Sometimes incessant death thoughts have been a result of thyroid disease, my pituitary tumor, or some other concomitant illness. Acute stress can trigger it. Trying to retrain my thoughts at these times makes me feel worse, like I’ve failed, just as I would feel if the expectation was that my fingers would not swell.
Neuroscience backs my experience.
One research study at the University of Wisconsin-Madison, in particular, used high-definition brain imaging to reveal a breakdown in the emotional processing that impairs the depressive’s ability to suppress negative emotions. In fact, the more effort that depressives put into reframing thoughts — the harder they tried to think positive — the more activation there was in the amygdala, regarded by neurobiologists as a person’s “fear center.”
Says Tom Johnstone, Ph.D. the lead study author at the University of Wisconsin: Healthy individuals putting more cognitive effort into [reframing the content] get a bigger payoff in terms of decreasing activity in the brain’s emotional response centers. In the depressed individuals, you find the exact opposite.
I remember my doctor telling me about this study in the days and months following my hospitalization. I was beating myself up, as usual, because I was trying so hard to apply cognitive behavioral exercises to my thinking, but I couldn’t get past wanting to die.

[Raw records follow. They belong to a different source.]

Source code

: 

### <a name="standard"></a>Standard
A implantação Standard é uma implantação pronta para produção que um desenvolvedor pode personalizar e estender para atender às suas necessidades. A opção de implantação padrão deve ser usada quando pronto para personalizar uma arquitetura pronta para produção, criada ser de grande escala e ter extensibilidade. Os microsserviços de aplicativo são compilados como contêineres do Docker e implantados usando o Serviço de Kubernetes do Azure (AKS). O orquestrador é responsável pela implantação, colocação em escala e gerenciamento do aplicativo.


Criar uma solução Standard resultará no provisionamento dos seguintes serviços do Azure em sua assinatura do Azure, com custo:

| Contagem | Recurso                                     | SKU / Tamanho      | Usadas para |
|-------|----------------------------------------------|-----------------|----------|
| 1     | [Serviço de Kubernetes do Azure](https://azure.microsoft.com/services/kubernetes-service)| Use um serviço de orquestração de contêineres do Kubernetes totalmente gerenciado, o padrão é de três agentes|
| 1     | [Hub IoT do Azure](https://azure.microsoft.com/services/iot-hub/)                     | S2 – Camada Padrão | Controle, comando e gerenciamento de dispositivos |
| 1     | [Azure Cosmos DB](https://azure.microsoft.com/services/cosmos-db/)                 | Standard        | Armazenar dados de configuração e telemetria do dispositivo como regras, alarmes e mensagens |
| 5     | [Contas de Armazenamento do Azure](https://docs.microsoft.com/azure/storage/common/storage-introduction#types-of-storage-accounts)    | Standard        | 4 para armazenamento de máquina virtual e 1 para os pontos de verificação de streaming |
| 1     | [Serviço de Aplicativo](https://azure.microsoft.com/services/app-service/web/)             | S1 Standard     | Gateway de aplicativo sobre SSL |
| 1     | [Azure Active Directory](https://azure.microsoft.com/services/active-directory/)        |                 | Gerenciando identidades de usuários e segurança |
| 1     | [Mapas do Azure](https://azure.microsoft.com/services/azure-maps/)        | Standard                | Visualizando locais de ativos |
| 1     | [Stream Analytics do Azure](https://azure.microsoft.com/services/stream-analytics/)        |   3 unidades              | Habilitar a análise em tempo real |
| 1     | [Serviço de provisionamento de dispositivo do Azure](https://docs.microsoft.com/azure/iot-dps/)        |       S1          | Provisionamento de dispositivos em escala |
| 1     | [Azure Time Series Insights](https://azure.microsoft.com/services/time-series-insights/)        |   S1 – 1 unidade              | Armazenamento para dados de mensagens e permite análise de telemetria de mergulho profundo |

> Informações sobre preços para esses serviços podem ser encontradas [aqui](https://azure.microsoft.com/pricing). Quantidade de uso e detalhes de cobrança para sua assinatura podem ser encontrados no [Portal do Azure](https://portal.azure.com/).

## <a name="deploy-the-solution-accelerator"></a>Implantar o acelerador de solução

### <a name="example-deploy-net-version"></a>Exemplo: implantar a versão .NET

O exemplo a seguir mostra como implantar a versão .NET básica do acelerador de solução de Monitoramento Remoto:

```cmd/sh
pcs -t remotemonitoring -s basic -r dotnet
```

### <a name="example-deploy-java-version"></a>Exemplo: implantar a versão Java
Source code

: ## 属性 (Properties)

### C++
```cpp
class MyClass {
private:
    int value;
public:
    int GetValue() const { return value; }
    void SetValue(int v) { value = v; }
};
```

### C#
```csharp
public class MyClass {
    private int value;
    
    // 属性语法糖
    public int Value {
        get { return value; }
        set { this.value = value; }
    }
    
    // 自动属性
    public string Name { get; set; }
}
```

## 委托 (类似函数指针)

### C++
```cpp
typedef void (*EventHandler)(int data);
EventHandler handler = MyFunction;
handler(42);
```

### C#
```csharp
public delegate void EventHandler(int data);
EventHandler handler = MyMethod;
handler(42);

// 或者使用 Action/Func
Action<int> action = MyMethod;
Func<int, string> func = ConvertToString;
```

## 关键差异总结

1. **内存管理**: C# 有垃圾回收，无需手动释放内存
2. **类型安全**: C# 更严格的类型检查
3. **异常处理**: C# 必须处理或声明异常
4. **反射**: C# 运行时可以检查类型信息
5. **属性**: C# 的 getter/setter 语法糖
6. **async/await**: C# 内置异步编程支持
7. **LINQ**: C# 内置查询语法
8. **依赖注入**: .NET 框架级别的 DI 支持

I wasn’t ready for thought, like Eliot says.
The trick is knowing when to apply optimism, cognitive behavioral therapy, and all the brain exercises that can form new neural passageways, and when to turn the brain off and just keep swimming. Sometimes I’m swimming against currents that are so strong, that even my best attempts are going to result in backward motion. Last month, when I swam across the Chesapeake Bay, at times there were cross currents and headwinds that made it feel as though you were swimming in a washing machine. I kept looking up to see how far I had to go. However, every time I did that I swallowed a gush of diesel-tasting water and hurt my shoulder. I made better progress when I kept my head in the water, forgot about where I was going or how far to land, and just focused on one stroke after another.
It seems as though the darker the place, the less thinking required. Maybe Eliot maybe knew something about severe depression when he said just be still, don’t think. Soon the darkness will be the light, and the stillness the dancing.